You wouldn’t expect to see downtown London traffic grind to a halt, but it happens several times each day as a British Army mounted regiment pulls out onto the streets for ceremonial activities, parades and a variety of special historical performances.

The British institution known as the household Cavalry keeps 210 horses in London, 30 at Windsor Castle and 20 head pastured on grass at Bodney Camp in Norfolk, England.

At the vast multi-story Hyde Park Household Cavalry Mounted Regiment barracks in downtown London, 141 members of the Life Guards and 142 members of the Blues and Royals mounted regiments handle a wide variety of ceremonial duties. In addition, a Headquarters Squadron includes farriers, cooks, drivers, saddlers, equestrian instructors, medics and the Regimental Veterinary Officer.

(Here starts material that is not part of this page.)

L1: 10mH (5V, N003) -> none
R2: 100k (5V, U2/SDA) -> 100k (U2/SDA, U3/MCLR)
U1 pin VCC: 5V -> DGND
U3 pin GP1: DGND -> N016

The mounted regiment provides the Queen’s Life Guard which leaves the barracks each day at 10:30 am to arrive at Horse Guards promptly at 11:00 am. Before leaving, the horses and men are inspected to make sure they meet the highest standards. This attention to detail is applied to all Household Cavalry activities which requires hours of cleaning, polishing, grooming and other essential preparations.

There are 13 Army farriers in the Household Cavalry, including nine men stationed in downtown London and three shoers at Windsor Castle. Eight farriers serve as apprentices along with five fully qualified Army shoers.